Title: | Programmatically Collect Normalized News from (Almost) Any Website |
Version: | 0.1.2 |
Description: | Programmatically collect normalized news from (almost) any website. An 'R' clone of the https://github.com/kotartemiy/newscatcher 'Python' module. |
License: | MIT + file LICENSE |
URL: | https://github.com/discindo/newscatcheR/ |
BugReports: | https://github.com/discindo/newscatcheR/issues/ |
Depends: | R (≥ 2.10) |
Imports: | tidyRSS (≥ 2.0.2), utils |
Suggests: | knitr, rmarkdown, testthat |
VignetteBuilder: | knitr |
Encoding: | UTF-8 |
LazyData: | true |
RoxygenNote: | 7.2.3 |
Language: | en-US |
NeedsCompilation: | no |
Packaged: | 2023-09-20 10:22:29 UTC; VI2451 |
Author: | Novica Nakov [aut, cre], Teofil Nakov [ctb], Artem Bugara [ctb], Discindo [cph] |
Maintainer: | Novica Nakov <nnovica@gmail.com> |
Repository: | CRAN |
Date/Publication: | 2023-09-20 10:40:02 UTC |
newscatcheR: Programmatically Collect Normalized News from (Almost) Any Website
Description
Programmatically collect normalized news from (almost) any website. An 'R' clone of the https://github.com/kotartemiy/newscatcher 'Python' module.
Author(s)
Maintainer: Novica Nakov nnovica@gmail.com
Other contributors:
Teofil Nakov teofiln@gmail.com [contributor]
Artem Bugara bugara.artem@gmail.com [contributor]
Discindo [copyright holder]
See Also
Useful links:
Report bugs at https://github.com/discindo/newscatcheR/issues/
Check URL A helper function to verify user input before fetching the feed.
Description
Check URL A helper function to verify user input before fetching the feed.
Usage
check_url(website = "ycombinator.com", rss_table = package_rss)
Arguments
website |
a url of a new source in the format "news.ycombinator.com" |
rss_table |
a dataframe with urls and rss feeds in case you need to construct your own out of websites not in the included database. Be sure to have the same format as the included data. See 'R/package_rss.R' for details. |
Describe URL
Description
Describe URL
Usage
describe_url(website = "ycombinator.com", rss_table = package_rss)
Arguments
website |
a url of a new source in the format "news.ycombinator.com" |
rss_table |
a dataframe with urls and rss feeds in case you
need to construct your own out of websites not in the included database.
Be sure to have the same format as the included data. See |
Value
A character vector with topics.
Examples
describe_url(website = "ycombinator.com", rss_table = package_rss)

Information given:
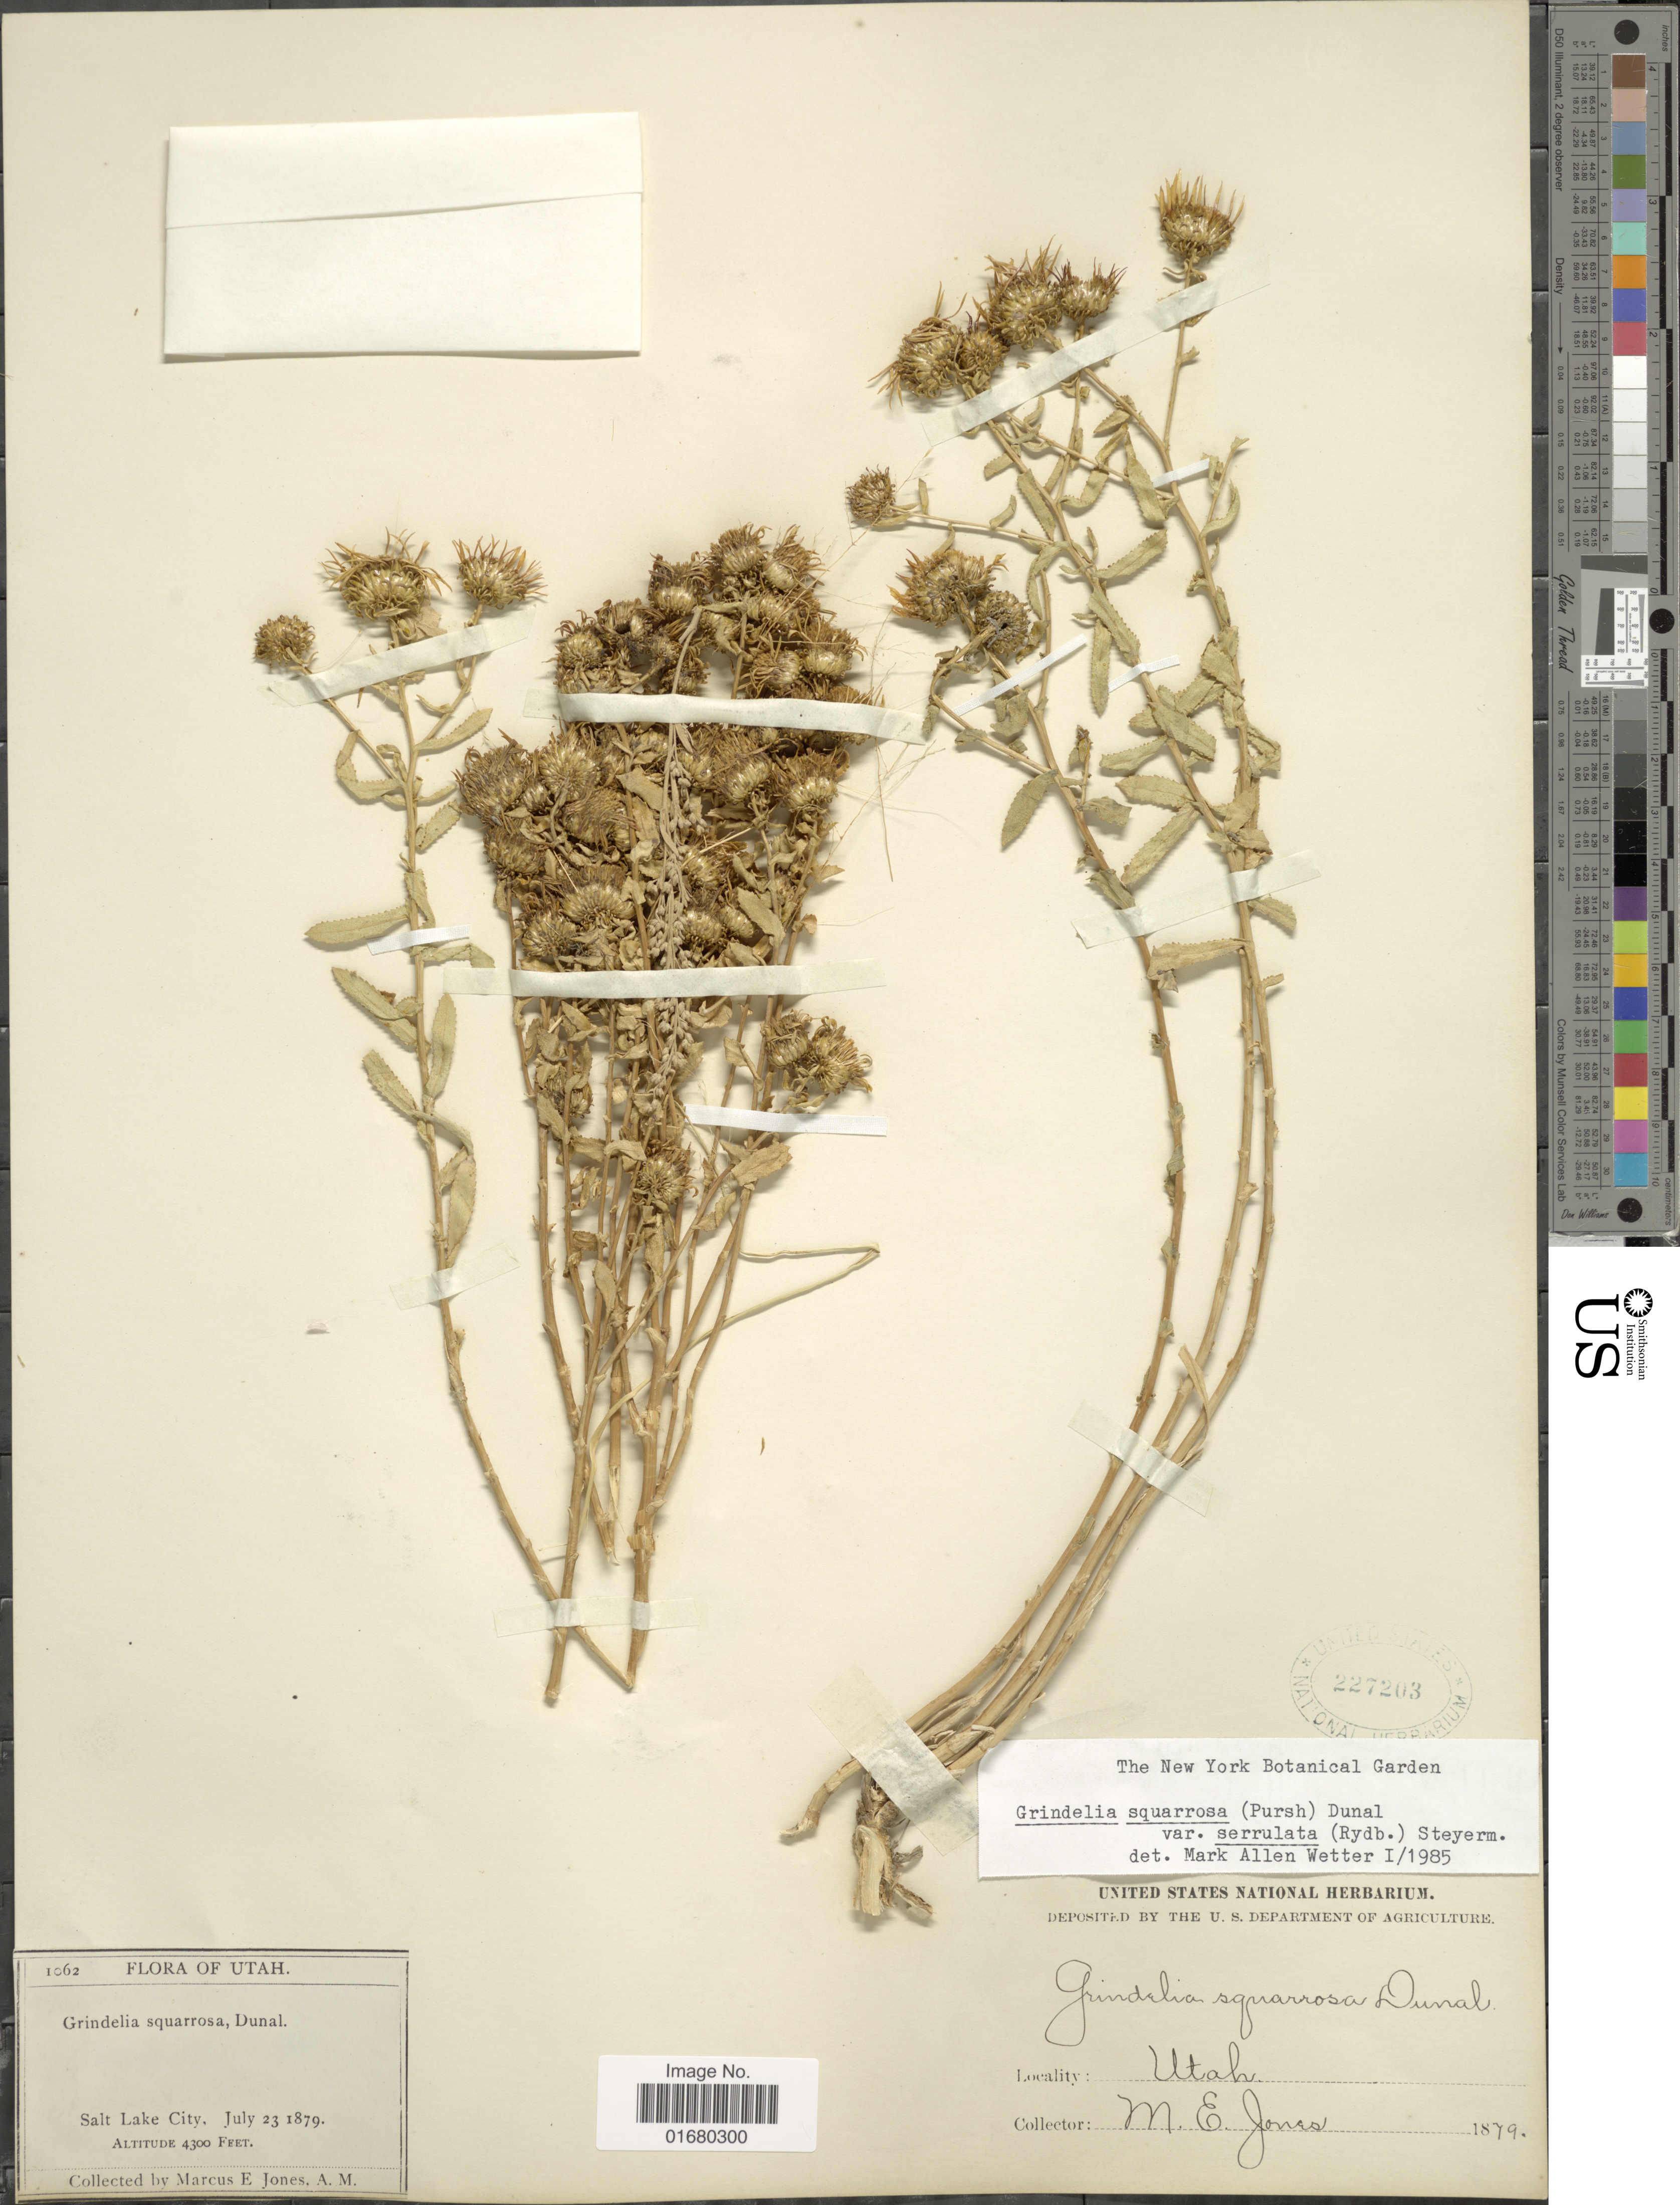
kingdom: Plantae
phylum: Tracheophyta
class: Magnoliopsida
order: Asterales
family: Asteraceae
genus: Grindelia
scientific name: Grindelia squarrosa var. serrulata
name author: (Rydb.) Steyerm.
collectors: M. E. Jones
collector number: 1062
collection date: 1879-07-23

* * *

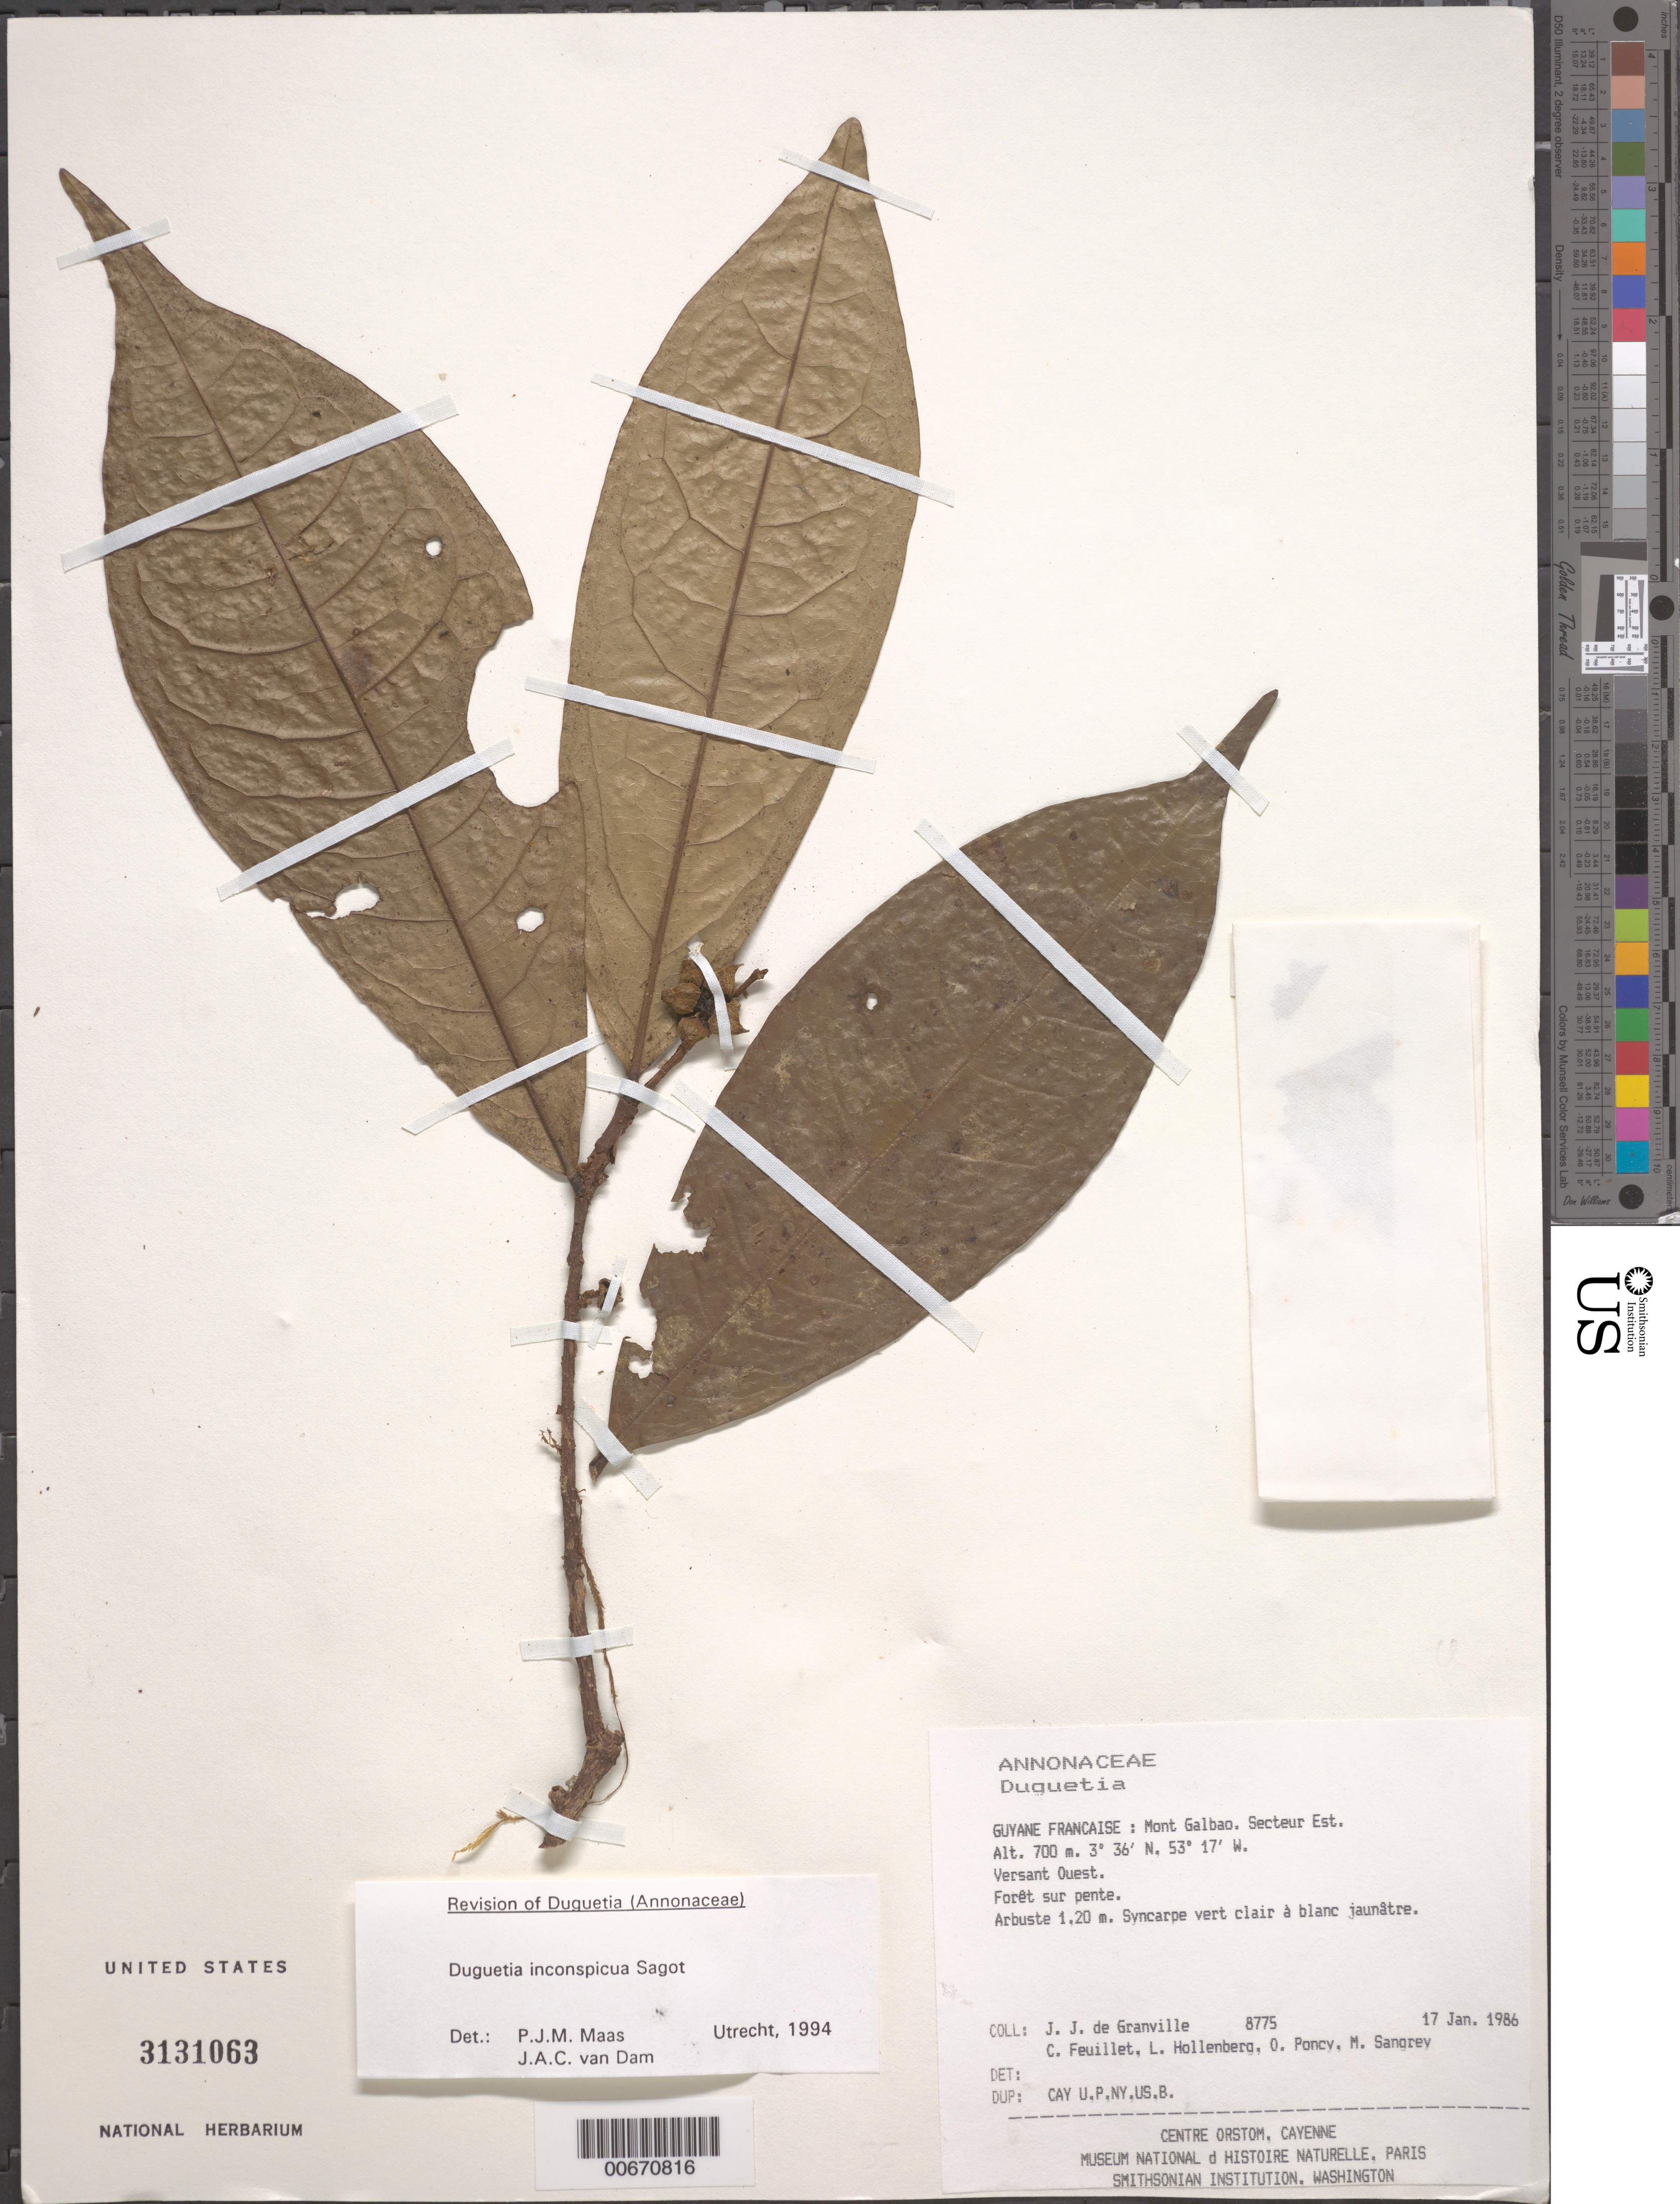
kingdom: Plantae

What you are asked to do:
Do these statements agree with the newscatcheR documentation? For each, answer yes or no and quote the exact words of the documentation that decide it. (a) The package is an R clone of a Python module. (b) describe_url returns a dataframe of topics. (c) Artem Bugara is the package maintainer. Nothing asked here depends on the material.

Result of this exercise:
(a) Yes: "An 'R' clone of the https://github.com/kotartemiy/newscatcher 'Python' module."
(b) No: "A character vector with topics."
(c) No: "Maintainer: Novica Nakov nnovica@gmail.com"